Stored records

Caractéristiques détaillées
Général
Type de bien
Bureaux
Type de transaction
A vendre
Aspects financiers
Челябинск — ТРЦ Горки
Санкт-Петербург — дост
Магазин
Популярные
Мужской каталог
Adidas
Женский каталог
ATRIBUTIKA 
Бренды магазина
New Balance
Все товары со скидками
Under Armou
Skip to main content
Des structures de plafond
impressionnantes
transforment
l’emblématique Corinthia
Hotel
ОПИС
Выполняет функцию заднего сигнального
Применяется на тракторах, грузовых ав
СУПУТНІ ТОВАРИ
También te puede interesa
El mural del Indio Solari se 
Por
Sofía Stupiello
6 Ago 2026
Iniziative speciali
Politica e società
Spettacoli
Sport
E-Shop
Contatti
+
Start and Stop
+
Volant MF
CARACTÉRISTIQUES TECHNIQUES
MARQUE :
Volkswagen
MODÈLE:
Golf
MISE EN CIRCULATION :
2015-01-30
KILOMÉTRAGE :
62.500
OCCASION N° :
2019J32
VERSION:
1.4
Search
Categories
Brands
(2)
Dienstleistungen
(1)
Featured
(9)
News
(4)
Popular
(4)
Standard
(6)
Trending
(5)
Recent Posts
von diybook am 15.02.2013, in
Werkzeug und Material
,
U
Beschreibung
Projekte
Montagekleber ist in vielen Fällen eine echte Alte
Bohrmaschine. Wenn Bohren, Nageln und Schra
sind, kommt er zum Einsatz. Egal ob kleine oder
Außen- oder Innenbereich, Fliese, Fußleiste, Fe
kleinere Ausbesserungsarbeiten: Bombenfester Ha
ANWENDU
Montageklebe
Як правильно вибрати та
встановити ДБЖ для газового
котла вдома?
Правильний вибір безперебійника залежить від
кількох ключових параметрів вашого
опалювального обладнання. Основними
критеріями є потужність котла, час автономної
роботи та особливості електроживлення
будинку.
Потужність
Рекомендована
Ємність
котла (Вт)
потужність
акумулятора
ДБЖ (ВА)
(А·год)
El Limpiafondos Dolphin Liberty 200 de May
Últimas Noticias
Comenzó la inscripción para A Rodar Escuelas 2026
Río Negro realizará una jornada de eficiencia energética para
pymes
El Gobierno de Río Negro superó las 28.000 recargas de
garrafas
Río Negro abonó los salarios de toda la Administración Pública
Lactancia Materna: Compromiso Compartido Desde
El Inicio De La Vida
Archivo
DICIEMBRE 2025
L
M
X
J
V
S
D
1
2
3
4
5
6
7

- _TASK TO COMPLETE_
Repeat the lines above with every word intact.

- _ANSWER FOR THE TASK_
Caractéristiques détaillées
Général
Type de bien
Bureaux
Type de transaction
A vendre
Aspects financiers
Челябинск — ТРЦ Горки
Санкт-Петербург — дост
Магазин
Популярные
Мужской каталог
Adidas
Женский каталог
ATRIBUTIKA 
Бренды магазина
New Balance
Все товары со скидками
Under Armou
Skip to main content
Des structures de plafond
impressionnantes
transforment
l’emblématique Corinthia
Hotel
ОПИС
Выполняет функцию заднего сигнального
Применяется на тракторах, грузовых ав
СУПУТНІ ТОВАРИ
También te puede interesa
El mural del Indio Solari se 
Por
Sofía Stupiello
6 Ago 2026
Iniziative speciali
Politica e società
Spettacoli
Sport
E-Shop
Contatti
+
Start and Stop
+
Volant MF
CARACTÉRISTIQUES TECHNIQUES
MARQUE :
Volkswagen
MODÈLE:
Golf
MISE EN CIRCULATION :
2015-01-30
KILOMÉTRAGE :
62.500
OCCASION N° :
2019J32
VERSION:
1.4
Search
Categories
Brands
(2)
Dienstleistungen
(1)
Featured
(9)
News
(4)
Popular
(4)
Standard
(6)
Trending
(5)
Recent Posts
von diybook am 15.02.2013, in
Werkzeug und Material
,
U
Beschreibung
Projekte
Montagekleber ist in vielen Fällen eine echte Alte
Bohrmaschine. Wenn Bohren, Nageln und Schra
sind, kommt er zum Einsatz. Egal ob kleine oder
Außen- oder Innenbereich, Fliese, Fußleiste, Fe
kleinere Ausbesserungsarbeiten: Bombenfester Ha
ANWENDU
Montageklebe
Як правильно вибрати та
встановити ДБЖ для газового
котла вдома?
Правильний вибір безперебійника залежить від
кількох ключових параметрів вашого
опалювального обладнання. Основними
критеріями є потужність котла, час автономної
роботи та особливості електроживлення
будинку.
Потужність
Рекомендована
Ємність
котла (Вт)
потужність
акумулятора
ДБЖ (ВА)
(А·год)
El Limpiafondos Dolphin Liberty 200 de May
Últimas Noticias
Comenzó la inscripción para A Rodar Escuelas 2026
Río Negro realizará una jornada de eficiencia energética para
pymes
El Gobierno de Río Negro superó las 28.000 recargas de
garrafas
Río Negro abonó los salarios de toda la Administración Pública
Lactancia Materna: Compromiso Compartido Desde
El Inicio De La Vida
Archivo
DICIEMBRE 2025
L
M
X
J
V
S
D
1
2
3
4
5
6
7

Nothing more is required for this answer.